Group home worker charged in
9-year-olds death
Posted Thursday,
March 27, 2003 - 11:25 pm
By Tim Smith
STAFF WRITER
COLUMBIA — A
worker at a group home for troubled children was charged Thursday
with homicide by child abuse in the death of a 9-year-old boy at the
home Sunday, authorities said.
State Department of Social Services
officials are questioning every child at New Hope Treatment Center
near Summerville about their care at the facility and are not
sending other children there until after the DSS inquiry is
complete, said Jerry Adams, a spokesman.
Nine-year-old Jamal Odum was
discovered unconscious in one of New Hope's cottages about 10 a.m.
Sunday and rescue workers could not revive him. The boy had been
sent to the facility about a month ago from Newport News, Va.
Adams, who earlier this week said the
facility had a good reputation, said DSS officials became more
concerned after another child at the facility was taken into
emergency protective custody by Berkeley County authorities
Wednesday.
"Obviously we're real, real concerned
about the allegations and in a limited fashion, what we've heard
from other kids," he said. "It just warrants further investigation."
Blair Jennings, a deputy solicitor
for the judicial circuit that includes Berkeley County, said
additional charges are expected in the case.
He said authorities charged the
worker Thursday after reviewing tape from a video camera aimed at
the hallway where the boy died Sunday morning. He said the boy died
of positional asphyxiation, stopped breathing due to some type of
restraint.
Jennings said he has talked with the
boy's parents to inform them of the investigation's findings.

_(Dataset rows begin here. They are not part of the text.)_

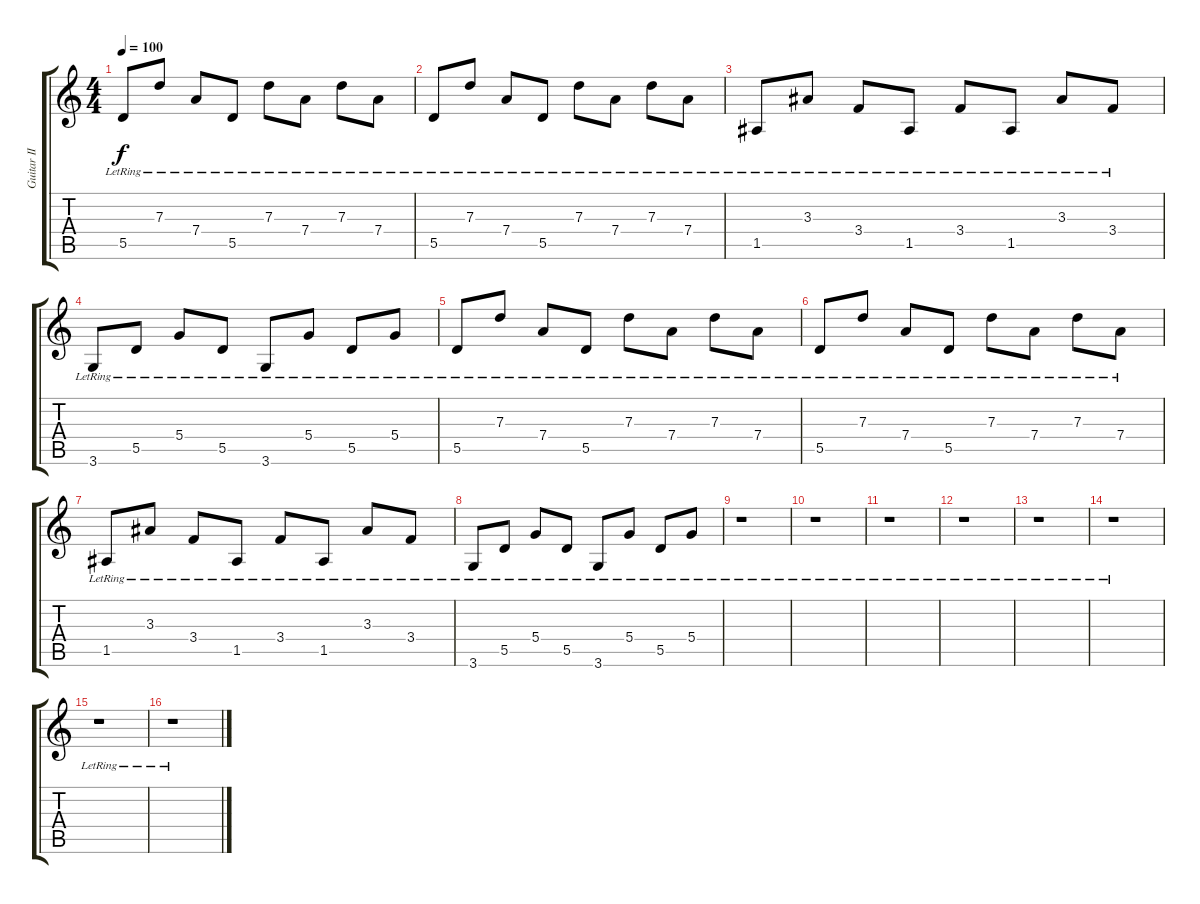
\track ("Guitar II - Acoustic" "Guitar II ") {instrument acousticguitarsteel}
\staff {score tabs}
\tuning (E4 B3 G3 D3 A2 E2) {hide}
\ts (4 4)
\tempo 100
\clef g2
\ks c
5.5{lr}.8{dy f} 7.3{lr}.8 7.4{lr}.8 5.5{lr}.8 7.3{lr}.8 7.4{lr}.8 7.3{lr}.8 7.4{lr}.8 |
5.5{lr}.8 7.3{lr}.8 7.4{lr}.8 5.5{lr}.8 7.3{lr}.8 7.4{lr}.8 7.3{lr}.8 7.4{lr}.8 |
1.5{lr}.8 3.3{lr}.8 3.4{lr}.8 1.5{lr}.8 3.4{lr}.8 1.5{lr}.8 3.3{lr}.8 3.4{lr}.8 |
3.6{lr}.8 5.5{lr}.8 5.4{lr}.8 5.5{lr}.8 3.6{lr}.8 5.4{lr}.8 5.5{lr}.8 5.4{lr}.8 |
5.5{lr}.8 7.3{lr}.8 7.4{lr}.8 5.5{lr}.8 7.3{lr}.8 7.4{lr}.8 7.3{lr}.8 7.4{lr}.8 |
5.5{lr}.8 7.3{lr}.8 7.4{lr}.8 5.5{lr}.8 7.3{lr}.8 7.4{lr}.8 7.3{lr}.8 7.4{lr}.8 |
1.5{lr}.8 3.3{lr}.8 3.4{lr}.8 1.5{lr}.8 3.4{lr}.8 1.5{lr}.8 3.3{lr}.8 3.4{lr}.8 |
3.6{lr}.8 5.5{lr}.8 5.4{lr}.8 5.5{lr}.8 3.6{lr}.8 5.4{lr}.8 5.5{lr}.8 5.4{lr}.8 |
r.1 |
r.1 |
r.1 |
r.1 |
r.1 |
r.1 |
r.1 |
r.1
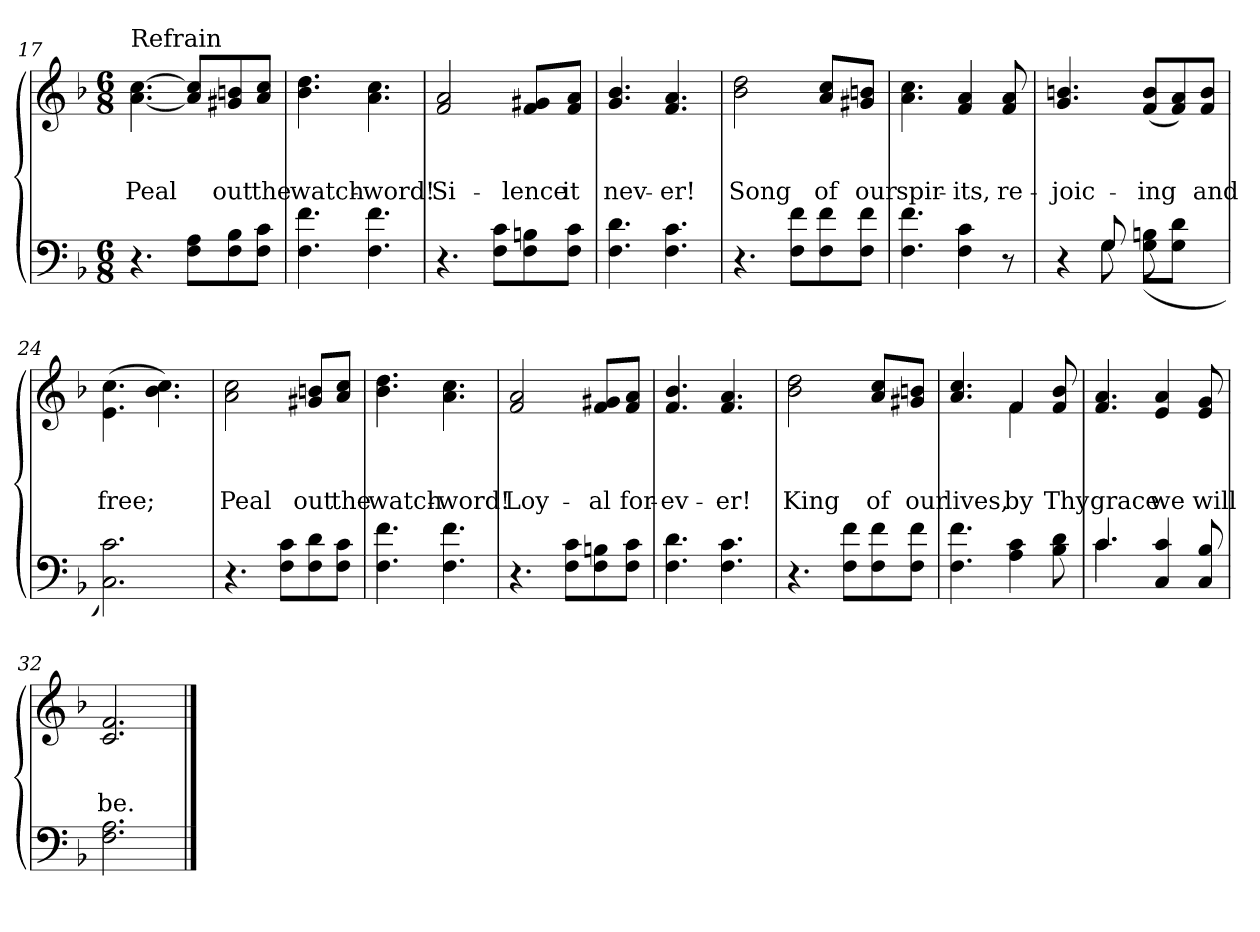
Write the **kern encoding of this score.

**kern	**kern	**text	**text	**text
*part2	*part1	*part1	*part1	*part1
*staff2	*staff1	*staff1	*staff1	*staff1
!!LO:LB:g=z
*clefF4	*clefG2	*	*	*
*k[b-]	*k[b-]	*	*	*
*F:	*F:	*	*	*
*M6/8	*M6/8	*	*	*
=17	=17	=17	=17	=17
!	!LO:TX:a:t=Refrain	!	!	!
!	!	!	!	!LO:LY:b
4.r	[4.a\ [4.cc\	.	.	Peal
8F\ 8A\L	8a/] 8cc/]L	.	.	.
!	!	!	!	!LO:LY:b
8F\ 8B-\	8g#X/ 8bn/	.	.	out
!	!	!	!	!LO:LY:b
8F\ 8c\J	8a/ 8cc/J	.	.	the
=18	=18	=18	=18	=18
!	!	!	!	!LO:LY:b
4.F\ 4.f\	4.b-\ 4.dd\	.	.	watch-
!	!	!	!	!LO:LY:b
4.F\ 4.f\	4.a\ 4.cc\	.	.	-word!
=19	=19	=19	=19	=19
!	!	!	!	!LO:LY:b
4.r	2f/ 2a/	.	.	Si-
8F\ 8c\L	.	.	.	.
!	!	!	!	!LO:LY:b
8F\ 8Bn\	8f/ 8g#X/L	.	.	-lence
!	!	!	!	!LO:LY:b
8F\ 8c\J	8f/ 8a/J	.	.	it
=20	=20	=20	=20	=20
!	!	!	!	!LO:LY:b
4.F\ 4.d\	4.g/ 4.b-/	.	.	nev-
!	!	!	!	!LO:LY:b
4.F\ 4.c\	4.f/ 4.a/	.	.	-er!
=21	=21	=21	=21	=21
!	!	!	!	!LO:LY:b
4.r	2b-\ 2dd\	.	.	Song
8F\ 8f\L	.	.	.	.
!	!	!	!	!LO:LY:b
8F\ 8f\	8a/ 8cc/L	.	.	of
!	!	!	!	!LO:LY:b
8F\ 8f\J	8g#X/ 8bn/J	.	.	our
=22	=22	=22	=22	=22
!	!	!	!	!LO:LY:b
4.F\ 4.f\	4.a\ 4.cc\	.	.	spir-
!	!	!	!	!LO:LY:b
4F\ 4c\	4f/ 4a/	.	.	-its,
!	!	!	!	!LO:LY:b
8r	8f/ 8a/	.	.	re-
=23	=23	=23	=23	=23
*^	*	*	*	*
!	!	!	!	!	!LO:LY:b
4r	4ryy	4.g/ 4.bn/	.	.	-joic-
8G/	8G\	.	.	.	.
!	!	!	!	!	!LO:LY:b
8G\ 8Bn\L	(<8G\	(<8f/ 8b/L	.	.	-ing
8G\ 8d\J	4ryy	8f/ 8a/)	.	.	.
!	!	!	!	!	!LO:LY:b
8ryy	.	8f/ 8b/J	.	.	and
*v	*v	*	*	*	*
!!LO:LB:g=z
=24	=24	=24	=24	=24
!	!	!	!	!LO:LY:b
2.C\ 2.c\)	(>4.e\ 4.cc\	.	.	free;
.	4.b-\ 4.cc\)	.	.	.
=25	=25	=25	=25	=25
!	!	!	!	!LO:LY:b
4.r	2a\ 2cc\	.	.	Peal
8F\ 8c\L	.	.	.	.
!	!	!	!	!LO:LY:b
8F\ 8d\	8g#X/ 8bn/L	.	.	out
!	!	!	!	!LO:LY:b
8F\ 8c\J	8a/ 8cc/J	.	.	the
=26	=26	=26	=26	=26
!	!	!	!	!LO:LY:b
4.F\ 4.f\	4.b-\ 4.dd\	.	.	watch-
!	!	!	!	!LO:LY:b
4.F\ 4.f\	4.a\ 4.cc\	.	.	-word!
=27	=27	=27	=27	=27
!	!	!	!	!LO:LY:b
4.r	2f/ 2a/	.	.	Loy-
8F\ 8c\L	.	.	.	.
!	!	!	!	!LO:LY:b
8F\ 8Bn\	8f/ 8g#X/L	.	.	-al
!	!	!	!	!LO:LY:b
8F\ 8c\J	8f/ 8a/J	.	.	for-
=28	=28	=28	=28	=28
!	!	!	!	!LO:LY:b
4.F\ 4.d\	4.f/ 4.b-/	.	.	-ev-
!	!	!	!	!LO:LY:b
4.F\ 4.c\	4.f/ 4.a/	.	.	-er!
=29	=29	=29	=29	=29
!	!	!	!	!LO:LY:b
4.r	2b-\ 2dd\	.	.	King
8F\ 8f\L	.	.	.	.
!	!	!	!	!LO:LY:b
8F\ 8f\	8a/ 8cc/L	.	.	of
!	!	!	!	!LO:LY:b
8F\ 8f\J	8g#X/ 8bn/J	.	.	our
=30	=30	=30	=30	=30
!	!	!	!	!LO:LY:b
*	*^	*	*	*
4.F\ 4.f\	4.a/ 4.cc/	4.ryy	.	.	lives,
!	!	!	!	!	!LO:LY:b
4A\ 4c\	4f/	4f\	.	.	by
!	!	!	!	!	!LO:LY:b
8B-\ 8d\	8f/ 8b-/	8ryy	.	.	Thy
!!LO:LB:g=z
=31	=31	=31	=31	=31	=31
*^	*	*	*	*	*
!	!	!	!	!	!	!LO:LY:b
*	*	*v	*v	*	*	*
4.c/	4.c\	4.f/ 4.a/	.	.	grace
!	!	!	!	!	!LO:LY:b
4C/ 4c/	4.ryy	4e/ 4a/	.	.	we
!	!	!	!	!	!LO:LY:b
8C/ 8B-/	.	8e/ 8g/	.	.	will
*v	*v	*	*	*	*
=32	=32	=32	=32	=32
!	!	!	!	!LO:LY:b
2.F\ 2.A\	2.c/ 2.f/	.	.	be.
==	==	==	==	==
*-	*-	*-	*-	*-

"They're still in shock at his
death," he said.
An officer at the Berkeley County
Detention Center said the worker was released from jail Thursday
after posting a $30,000 bond.
New Hope is a private, 41-bed
facility for the treatment of children ages 6 to 13 with
psychological disorders.
Adams said the Jedburg facility now
has about 36 children, some from state agencies and others from out
of state. He said DSS is notifying other states of the boy's death
and the circumstances.
Adams said DSS regulatory and
clinical officials are examining the facility. He said six to eight
DSS officials are interviewing the children.
The agency is examining what records
the home has filed, Adams said, in connection with any restraints it
has used on children. The state requires a report to be filed in any
use of restraints, he said.
"We're going to be reviewing all of
those issues to find out if there had been critical incidents they
didn't report to us and see what kind of restraint training they had
been doing," he said.
Adams said employees of the facility
are much more cooperative with authorities than they were initially.
The facility is one of four operated
by New Hope in South Carolina. The other facilities treat older
adolescents in Rock Hill, West Columbia and Summerville, according
to the company's Web site.
Jerry White, chief clinical officer
for the private company that runs the home and three others like it
in South Carolina, told The Greenville News Tuesday that it
was the first time a child had died in any of its homes. He said the
company was doing its own probe of the death.
"We're all heart broken," White said
then.
Adams said it is only the second time
DSS officials can recall a child dying in a group home. He said the
last time occurred in 2002 at another facility, when a 16-year-old
girl died in a car wreck after stealing a car from the home.
Adams said New Hope is one of about
190 group homes and other types of facilities operating in South
Carolina for the treatment of emotionally disturbed children, mostly
adolescents.
One of those homes, Crain House in
southern Greenville County, was the subject of a DSS and criminal
probe last year over allegations of sexual assaults, excessive
runaways and inappropriate contact between staff and youth. One
former staff member was eventually charged with criminal sexual
conduct with a minor in the second degree, assault and battery of a
high and aggravated nature and contributing to the delinquency of a
minor, according to Greenville County sheriff's warrants.